Why is psychological first aid important in emergency response? 

Almost anyone will experience psychological distress in the aftermath of an emergency or traumatic event. For most people, symptoms will eventually improve. Receiving timely and proper support can reduce a person’s recovery time from a traumatic event.

“In the beginning it is very painful; the wound is fresh,” says Dr Ghassan, who provided psychological first aid in the wake of the deadly 2023 earthquakes in Syria. “But by allowing people to talk about their experience, we try to turn it into a scar.”

One in five people who have experienced war or other conflict in the past 10 years will have depression, anxiety, PTSD, bipolar disorder, or schizophrenia, according to the World Health Organization (WHO). People who already have severe mental health disorders are particularly vulnerable during these crises and need support.
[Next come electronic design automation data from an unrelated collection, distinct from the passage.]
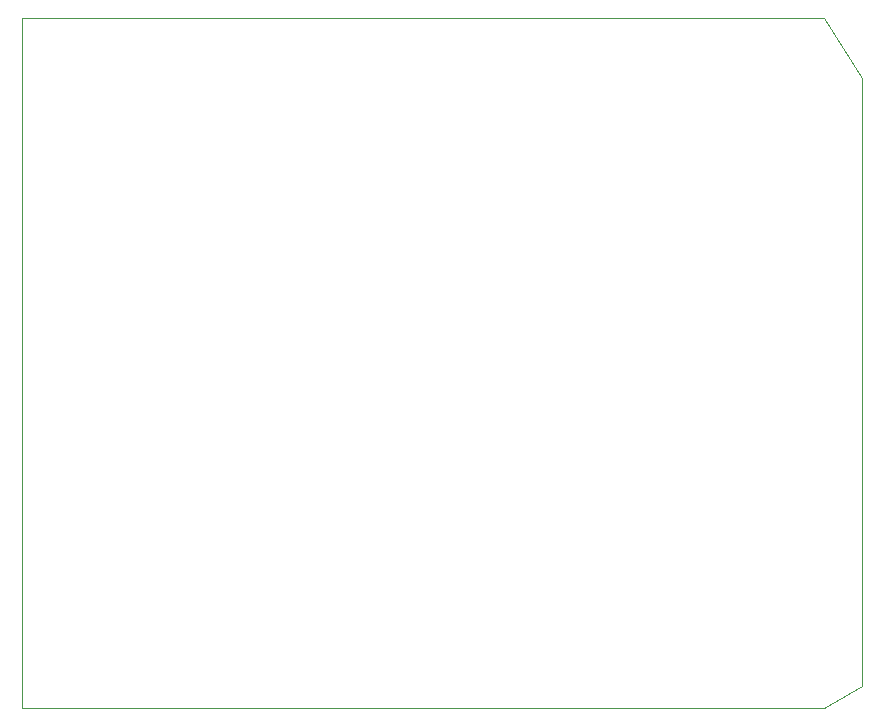
<source format=gbr>
%TF.GenerationSoftware,KiCad,Pcbnew,(6.0.7)*%
%TF.CreationDate,2022-08-22T17:27:46+09:00*%
%TF.ProjectId,LED_RL_SD,4c45445f-524c-45f5-9344-2e6b69636164,rev?*%
%TF.SameCoordinates,Original*%
%TF.FileFunction,Profile,NP*%
%FSLAX46Y46*%
G04 Gerber Fmt 4.6, Leading zero omitted, Abs format (unit mm)*
G04 Created by KiCad (PCBNEW (6.0.7)) date 2022-08-22 17:27:46*
%MOMM*%
%LPD*%
G01*
G04 APERTURE LIST*
%TA.AperFunction,Profile*%
%ADD10C,0.100000*%
%TD*%
G04 APERTURE END LIST*
D10*
X121920000Y-94615000D02*
X121920000Y-36195000D01*
X189865000Y-94615000D02*
X121920000Y-94615000D01*
X193040000Y-92710000D02*
X189865000Y-94615000D01*
X193040000Y-41275000D02*
X193040000Y-92710000D01*
X189865000Y-36195000D02*
X193040000Y-41275000D01*
X121920000Y-36195000D02*
X189865000Y-36195000D01*
M02*

</source>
“As a medical professional who speaks Arabic and Berber, I was able to talk to people, listen to their stories, and help them express their emotions,” said Fouzia Bara, an MSF nurse who was part of the team that responded to the earthquake in Morocco in September 2023. 

“Generally, holding psychological first aid sessions in Berber is a challenge because Morocco is short on psychologists who speak the language. Given my background, however, I was able to hold group sessions without a translator.”